Even RSA admits no one should use a 4 digit PIN. The reason the PIN is acceptable in length is the only way to test a PIN is valid or not is to use it with the code to enter a passcode on an authentication site. If you are allowing over a thousand bad guesses, you're doing something else wrong. The PIN is used to modify the 8 digit token displayed on the screen and then that result is what is entered. Hardware tokens still have you enter PIN and token manually in some cases (not all hardware tokens work this way), but the packet is in theory encrypted. You do make them authenticate over an encrypted channel, right?
Yes, someone might compromise the device with the software token, but that in theory should be hard. That's why people tell you to keep that bit better protected than most. Is it perfect? Of course not. We're breaking all six (5+1) rules of computer security (first being, don't have a computer). The point of this stronger authentication is never perfect security. Of course, no matter what authentication you use, if you actively compromise their source device completely, you'll get through it. It is to complicate the attack significantly.

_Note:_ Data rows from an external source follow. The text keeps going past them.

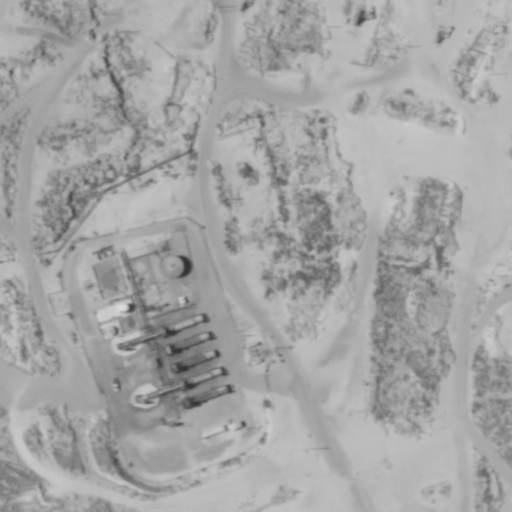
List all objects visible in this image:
building: (171, 267)
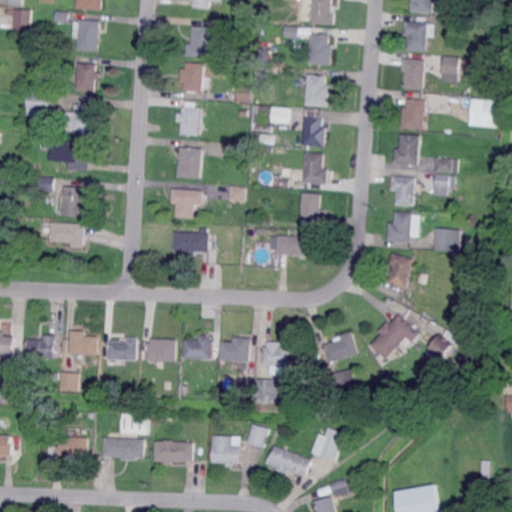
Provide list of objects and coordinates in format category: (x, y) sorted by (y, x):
building: (15, 2)
building: (18, 2)
building: (91, 3)
building: (203, 3)
building: (206, 3)
building: (95, 5)
building: (423, 5)
building: (423, 6)
building: (322, 11)
building: (324, 12)
building: (442, 12)
building: (65, 16)
building: (23, 17)
building: (24, 20)
building: (461, 25)
building: (294, 31)
building: (88, 33)
building: (419, 33)
building: (420, 33)
building: (91, 34)
building: (201, 41)
building: (202, 42)
building: (321, 48)
building: (322, 50)
building: (264, 56)
building: (242, 65)
building: (451, 67)
building: (452, 68)
building: (414, 72)
building: (417, 73)
building: (88, 75)
building: (194, 75)
building: (260, 75)
building: (91, 76)
building: (196, 78)
building: (317, 89)
building: (319, 90)
building: (245, 91)
building: (244, 93)
building: (40, 101)
building: (39, 103)
building: (486, 111)
building: (281, 113)
building: (415, 113)
building: (487, 113)
building: (244, 114)
building: (418, 114)
building: (283, 115)
building: (82, 118)
building: (86, 118)
building: (191, 118)
building: (193, 120)
building: (31, 128)
building: (314, 130)
building: (315, 132)
building: (0, 136)
road: (140, 136)
building: (1, 137)
road: (366, 137)
building: (254, 139)
building: (286, 143)
building: (409, 149)
building: (411, 149)
building: (242, 152)
building: (71, 153)
building: (73, 154)
building: (191, 161)
building: (193, 162)
building: (448, 163)
building: (450, 164)
building: (315, 167)
building: (318, 169)
building: (0, 176)
building: (48, 182)
building: (445, 182)
building: (447, 183)
building: (48, 184)
building: (261, 189)
building: (405, 189)
building: (408, 189)
building: (237, 192)
building: (240, 193)
building: (75, 200)
building: (187, 200)
building: (189, 201)
building: (76, 202)
building: (312, 210)
building: (314, 213)
building: (470, 217)
building: (260, 222)
building: (406, 225)
building: (406, 227)
building: (70, 232)
building: (70, 232)
building: (449, 238)
building: (191, 240)
building: (450, 240)
building: (193, 242)
building: (294, 244)
building: (300, 245)
building: (400, 268)
building: (403, 269)
building: (425, 278)
road: (130, 283)
road: (32, 290)
road: (97, 292)
road: (244, 297)
building: (395, 334)
building: (398, 335)
building: (84, 342)
building: (86, 342)
building: (7, 344)
building: (9, 345)
building: (43, 346)
building: (45, 346)
building: (199, 346)
building: (342, 346)
building: (444, 346)
building: (201, 347)
building: (443, 347)
building: (124, 348)
building: (237, 348)
building: (343, 348)
building: (162, 349)
building: (238, 349)
building: (125, 350)
building: (165, 350)
building: (278, 355)
building: (281, 355)
building: (466, 361)
building: (94, 362)
building: (57, 377)
building: (70, 379)
building: (342, 379)
building: (71, 381)
building: (167, 386)
building: (248, 386)
building: (262, 387)
building: (9, 389)
building: (186, 389)
building: (271, 390)
building: (9, 392)
building: (511, 398)
building: (510, 400)
building: (160, 421)
building: (135, 422)
building: (138, 424)
building: (58, 428)
building: (259, 434)
building: (262, 435)
building: (331, 443)
building: (6, 444)
building: (332, 444)
building: (73, 445)
building: (6, 446)
building: (77, 446)
building: (125, 446)
building: (125, 448)
building: (227, 448)
building: (175, 450)
building: (228, 450)
building: (177, 451)
building: (291, 460)
building: (293, 461)
building: (489, 468)
building: (345, 488)
road: (138, 497)
building: (419, 498)
building: (420, 499)
building: (328, 505)
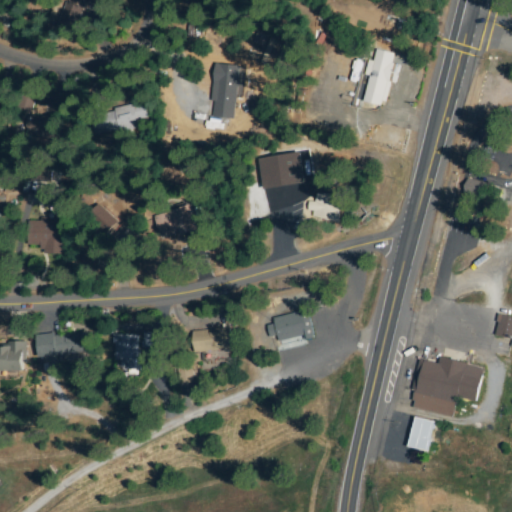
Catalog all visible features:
building: (99, 3)
building: (6, 17)
building: (69, 20)
building: (5, 21)
road: (489, 27)
road: (92, 64)
building: (376, 77)
building: (379, 79)
building: (223, 90)
building: (224, 91)
building: (3, 94)
building: (2, 95)
building: (26, 104)
building: (128, 115)
building: (119, 120)
building: (46, 128)
building: (11, 185)
building: (11, 186)
building: (475, 189)
building: (0, 198)
building: (324, 206)
building: (328, 207)
building: (102, 220)
building: (173, 221)
building: (176, 223)
building: (49, 233)
building: (46, 234)
road: (406, 255)
building: (90, 257)
road: (208, 291)
building: (291, 326)
building: (503, 326)
building: (285, 327)
building: (504, 327)
building: (146, 340)
building: (148, 340)
building: (210, 340)
building: (211, 340)
building: (59, 344)
building: (61, 345)
building: (125, 349)
building: (127, 349)
building: (12, 354)
building: (13, 358)
building: (185, 375)
building: (444, 385)
building: (444, 385)
road: (204, 414)
building: (419, 434)
building: (420, 434)
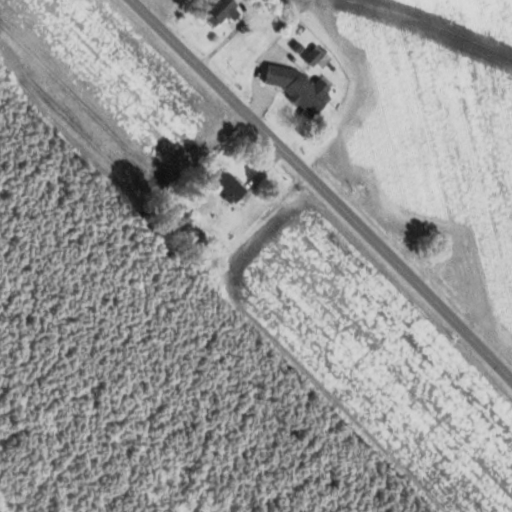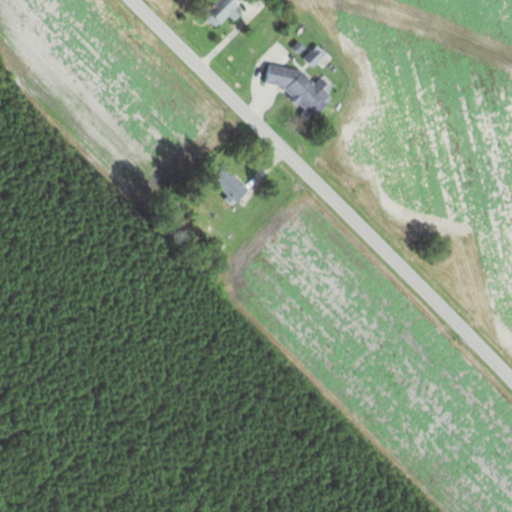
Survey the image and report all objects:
building: (218, 12)
building: (295, 90)
building: (224, 185)
road: (323, 193)
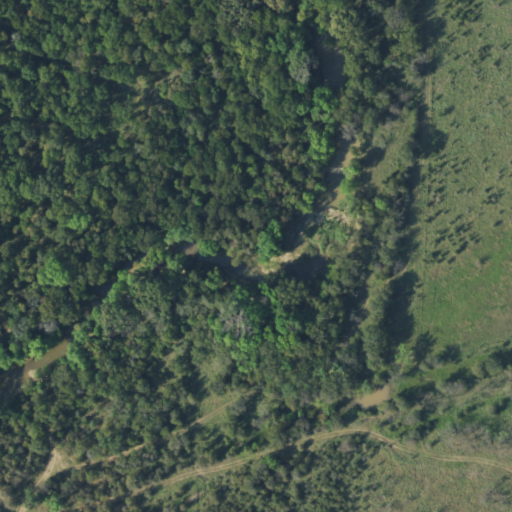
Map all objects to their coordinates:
road: (31, 410)
road: (274, 441)
railway: (293, 448)
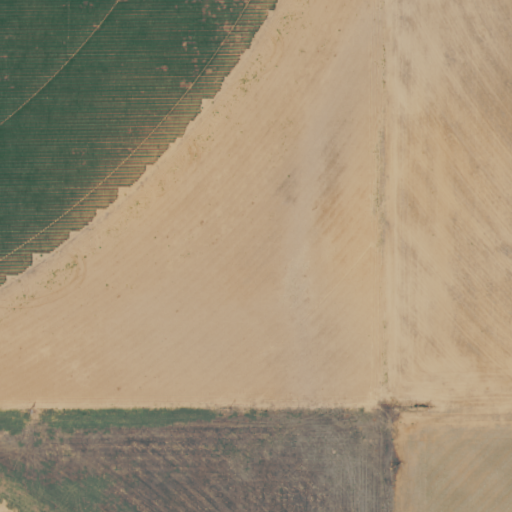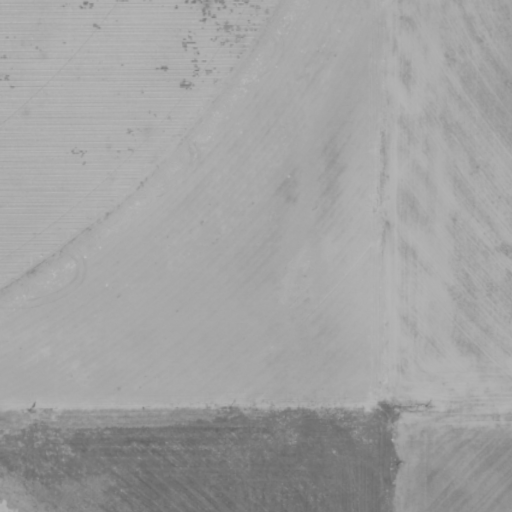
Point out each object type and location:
road: (256, 431)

In my job, whenever people say security must be cumbersome, I'm asked to go in and teach them that for the level of security appropriate to where I work, we can almost always find a clean solution. Good security, properly done, is done by professionals in a manner to hide most of it from the user so the user thinks it invisible.
Always keep your threat model in mind. Are you trying to protect against selected 3-6 letter government agencies with datacenters full of true supercomputers? Or are you trying to protect against a lesser threat?